Journal of Integrative Agriculture (Jan 2024)
Effect of chemical regulators on the recovery of leaf physiology, dry matter accumulation and translocation, and yield-related characteristics in winter wheat following dry-hot wind
Abstract
Dry-hot wind stress causes losses in wheat productivity in major growing regions worldwide, especially winter wheat in the Huang-Huai-Hai Plain of China, and both the occurrence and severity of such events are likely to increase with global climate change. To investigate the recovery of physiological functions and yield formation using a new non-commercial chemical regulator (NCR) following dry-hot wind stress, we conducted a three-year field experiment (2018–2021) with sprayed treatments of tap water (control), monopotassium phosphate (CKP), NCR at both the jointing and flowering stages (CFS), and NCR only at the jointing stage (FSJ) or flowering stage (FSF).

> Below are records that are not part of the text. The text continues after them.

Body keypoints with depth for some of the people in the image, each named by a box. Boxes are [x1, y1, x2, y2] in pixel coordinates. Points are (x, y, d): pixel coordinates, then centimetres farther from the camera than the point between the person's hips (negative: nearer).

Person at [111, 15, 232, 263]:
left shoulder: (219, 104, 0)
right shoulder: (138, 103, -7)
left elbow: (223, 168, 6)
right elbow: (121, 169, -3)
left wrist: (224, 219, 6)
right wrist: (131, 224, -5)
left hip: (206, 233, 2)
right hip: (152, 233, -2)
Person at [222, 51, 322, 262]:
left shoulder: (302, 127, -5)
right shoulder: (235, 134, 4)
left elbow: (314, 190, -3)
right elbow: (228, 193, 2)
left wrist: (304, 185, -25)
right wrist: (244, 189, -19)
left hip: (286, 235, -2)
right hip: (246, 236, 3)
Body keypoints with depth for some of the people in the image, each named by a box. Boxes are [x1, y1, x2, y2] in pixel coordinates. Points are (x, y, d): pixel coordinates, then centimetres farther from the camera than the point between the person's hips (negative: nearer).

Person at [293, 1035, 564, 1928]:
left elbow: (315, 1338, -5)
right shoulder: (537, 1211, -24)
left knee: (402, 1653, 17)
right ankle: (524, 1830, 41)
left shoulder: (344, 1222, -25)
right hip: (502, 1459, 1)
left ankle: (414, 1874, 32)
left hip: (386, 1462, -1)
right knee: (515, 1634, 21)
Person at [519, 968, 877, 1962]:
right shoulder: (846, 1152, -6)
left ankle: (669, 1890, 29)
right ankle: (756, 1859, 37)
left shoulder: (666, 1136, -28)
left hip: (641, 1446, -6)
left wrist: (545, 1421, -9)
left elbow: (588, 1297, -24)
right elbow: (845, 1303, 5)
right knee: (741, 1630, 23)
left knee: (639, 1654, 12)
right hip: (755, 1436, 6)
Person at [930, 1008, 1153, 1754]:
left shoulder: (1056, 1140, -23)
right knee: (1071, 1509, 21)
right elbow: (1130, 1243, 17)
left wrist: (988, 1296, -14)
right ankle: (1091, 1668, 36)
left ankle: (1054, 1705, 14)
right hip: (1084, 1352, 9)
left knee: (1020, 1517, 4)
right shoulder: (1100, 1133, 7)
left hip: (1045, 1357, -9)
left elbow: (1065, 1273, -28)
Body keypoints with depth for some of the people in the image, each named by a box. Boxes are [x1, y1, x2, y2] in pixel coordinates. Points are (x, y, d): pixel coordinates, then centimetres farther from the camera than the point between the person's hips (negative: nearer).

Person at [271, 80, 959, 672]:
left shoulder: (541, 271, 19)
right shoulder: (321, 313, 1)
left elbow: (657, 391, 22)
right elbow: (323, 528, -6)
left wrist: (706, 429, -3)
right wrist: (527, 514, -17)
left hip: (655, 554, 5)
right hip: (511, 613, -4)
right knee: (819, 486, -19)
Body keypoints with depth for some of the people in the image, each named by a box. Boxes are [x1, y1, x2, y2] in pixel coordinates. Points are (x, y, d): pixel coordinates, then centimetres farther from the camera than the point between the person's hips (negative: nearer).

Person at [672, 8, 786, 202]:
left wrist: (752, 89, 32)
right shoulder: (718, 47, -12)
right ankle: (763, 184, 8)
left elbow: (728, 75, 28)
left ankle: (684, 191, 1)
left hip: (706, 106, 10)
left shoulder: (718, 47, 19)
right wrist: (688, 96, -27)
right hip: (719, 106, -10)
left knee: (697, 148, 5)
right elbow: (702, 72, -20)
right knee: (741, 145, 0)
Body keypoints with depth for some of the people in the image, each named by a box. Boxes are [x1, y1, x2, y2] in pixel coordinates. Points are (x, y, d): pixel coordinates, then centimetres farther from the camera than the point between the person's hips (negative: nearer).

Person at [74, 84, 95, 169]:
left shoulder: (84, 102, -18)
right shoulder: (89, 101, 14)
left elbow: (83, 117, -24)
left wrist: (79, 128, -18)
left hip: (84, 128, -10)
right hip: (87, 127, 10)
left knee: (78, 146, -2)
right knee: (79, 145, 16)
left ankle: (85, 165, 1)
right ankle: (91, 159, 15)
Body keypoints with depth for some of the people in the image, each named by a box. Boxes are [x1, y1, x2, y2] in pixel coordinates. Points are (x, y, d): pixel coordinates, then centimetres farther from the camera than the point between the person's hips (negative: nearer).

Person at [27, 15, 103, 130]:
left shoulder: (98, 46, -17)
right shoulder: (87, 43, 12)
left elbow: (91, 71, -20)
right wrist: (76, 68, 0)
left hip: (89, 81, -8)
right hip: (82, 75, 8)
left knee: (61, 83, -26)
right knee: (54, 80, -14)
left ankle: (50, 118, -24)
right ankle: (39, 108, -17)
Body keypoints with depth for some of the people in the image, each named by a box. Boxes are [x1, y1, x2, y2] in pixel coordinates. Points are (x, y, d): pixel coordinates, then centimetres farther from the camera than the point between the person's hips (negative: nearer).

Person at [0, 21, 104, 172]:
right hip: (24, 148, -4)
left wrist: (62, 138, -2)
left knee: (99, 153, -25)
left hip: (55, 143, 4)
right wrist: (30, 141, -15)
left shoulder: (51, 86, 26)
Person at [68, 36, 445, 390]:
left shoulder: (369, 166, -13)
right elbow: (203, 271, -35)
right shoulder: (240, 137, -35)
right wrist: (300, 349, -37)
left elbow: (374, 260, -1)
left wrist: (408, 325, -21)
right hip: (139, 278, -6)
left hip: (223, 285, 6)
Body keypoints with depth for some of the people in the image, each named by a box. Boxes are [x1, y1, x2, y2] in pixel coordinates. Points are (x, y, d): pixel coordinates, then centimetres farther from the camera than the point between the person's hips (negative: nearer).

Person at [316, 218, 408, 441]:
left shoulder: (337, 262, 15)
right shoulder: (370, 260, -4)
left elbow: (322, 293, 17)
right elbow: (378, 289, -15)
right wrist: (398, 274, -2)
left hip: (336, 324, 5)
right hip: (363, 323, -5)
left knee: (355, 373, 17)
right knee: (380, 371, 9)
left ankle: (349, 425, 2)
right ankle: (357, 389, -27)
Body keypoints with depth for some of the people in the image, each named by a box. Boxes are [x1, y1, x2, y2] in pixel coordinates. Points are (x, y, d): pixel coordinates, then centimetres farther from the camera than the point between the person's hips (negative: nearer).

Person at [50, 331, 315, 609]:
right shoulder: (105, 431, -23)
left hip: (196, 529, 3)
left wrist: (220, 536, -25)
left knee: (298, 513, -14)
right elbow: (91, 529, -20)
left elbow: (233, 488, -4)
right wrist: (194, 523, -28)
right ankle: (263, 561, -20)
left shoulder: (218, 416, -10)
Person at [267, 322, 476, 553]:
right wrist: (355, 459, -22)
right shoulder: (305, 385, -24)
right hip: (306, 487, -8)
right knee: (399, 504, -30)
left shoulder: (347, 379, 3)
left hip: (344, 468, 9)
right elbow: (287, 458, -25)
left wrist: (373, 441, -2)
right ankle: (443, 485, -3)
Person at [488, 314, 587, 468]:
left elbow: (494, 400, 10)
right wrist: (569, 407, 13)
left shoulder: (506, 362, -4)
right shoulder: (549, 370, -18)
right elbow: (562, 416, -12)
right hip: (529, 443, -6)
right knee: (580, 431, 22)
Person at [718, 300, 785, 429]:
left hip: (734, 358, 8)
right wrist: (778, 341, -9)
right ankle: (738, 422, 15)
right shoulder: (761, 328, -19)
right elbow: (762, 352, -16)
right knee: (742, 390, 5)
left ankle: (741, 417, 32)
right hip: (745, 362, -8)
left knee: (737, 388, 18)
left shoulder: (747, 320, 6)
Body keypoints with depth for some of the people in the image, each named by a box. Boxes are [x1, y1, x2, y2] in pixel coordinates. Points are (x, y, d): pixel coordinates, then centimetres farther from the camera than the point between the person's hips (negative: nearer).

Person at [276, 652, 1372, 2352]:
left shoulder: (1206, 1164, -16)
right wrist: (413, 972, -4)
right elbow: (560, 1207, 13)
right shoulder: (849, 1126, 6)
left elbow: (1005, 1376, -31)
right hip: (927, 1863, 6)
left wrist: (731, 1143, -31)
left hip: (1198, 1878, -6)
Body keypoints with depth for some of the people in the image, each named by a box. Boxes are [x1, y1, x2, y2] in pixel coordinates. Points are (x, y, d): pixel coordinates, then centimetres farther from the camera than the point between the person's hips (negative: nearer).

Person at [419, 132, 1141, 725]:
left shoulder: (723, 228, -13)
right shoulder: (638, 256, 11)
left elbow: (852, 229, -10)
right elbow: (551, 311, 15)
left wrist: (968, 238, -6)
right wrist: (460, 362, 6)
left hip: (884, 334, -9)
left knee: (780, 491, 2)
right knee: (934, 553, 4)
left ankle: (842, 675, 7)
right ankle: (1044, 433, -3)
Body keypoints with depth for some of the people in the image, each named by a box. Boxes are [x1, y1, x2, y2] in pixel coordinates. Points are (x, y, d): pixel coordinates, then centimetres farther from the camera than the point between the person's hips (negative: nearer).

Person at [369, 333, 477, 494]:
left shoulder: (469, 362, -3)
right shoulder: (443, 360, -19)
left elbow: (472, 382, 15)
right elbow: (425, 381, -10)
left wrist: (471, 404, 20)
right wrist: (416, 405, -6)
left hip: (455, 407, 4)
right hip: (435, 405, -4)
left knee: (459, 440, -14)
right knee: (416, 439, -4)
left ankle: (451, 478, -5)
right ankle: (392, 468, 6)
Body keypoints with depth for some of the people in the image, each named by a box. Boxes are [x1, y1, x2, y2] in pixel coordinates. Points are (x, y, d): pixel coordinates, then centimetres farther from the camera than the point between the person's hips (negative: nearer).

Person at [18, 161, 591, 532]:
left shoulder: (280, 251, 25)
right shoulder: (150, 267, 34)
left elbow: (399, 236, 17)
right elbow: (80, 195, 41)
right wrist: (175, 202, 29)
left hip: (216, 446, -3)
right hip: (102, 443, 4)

The leaf physiology, biomass accumulation and translocation, grain-filling process, and yield components in winter wheat were assessed. Among the single spraying treatments, the FSJ treatment was beneficial for the accumulation of dry matter before anthesis, as well as larger increases in the maximum grain-filling rate and mean grain-filling rate. The FSF treatment performed better in maintaining a high relative chlorophyll content as indicated by the SPAD value, and a low rate of excised leaf water loss in flag leaves, promoting dry matter accumulation and the contribution to grain after anthesis, prolonging the duration of grain filling, and causing the period until the maximum grain-filling rate reached earlier. The CFS treatment was better than any other treatments in relieving the effects of dry-hot wind. The exogenous NCR treatments significantly increased grain yields by 12.45–18.20% in 2018–2019, 8.89–13.82% in 2019–2020, and 8.10–9.00% in 2020–2021. The conventional measure of the CKP treatment only increased grain yield by 6.69% in 2020–2021. The CFS treatment had the greatest mitigating effect on yield loss under dry-hot wind stress, followed by the FSF and FSJ treatments, and the CKP treatment only had a minimal effect. In summary, the CFS treatment could be used as the main chemical control measure for wheat stress resistance and yield stability in areas with a high incidence of dry-hot wind. This treatment can effectively regulate green retention and the water status of leaves, promote dry matter accumulation and efficient translocation, improve the grain-filling process, and ultimately reduce yield losses.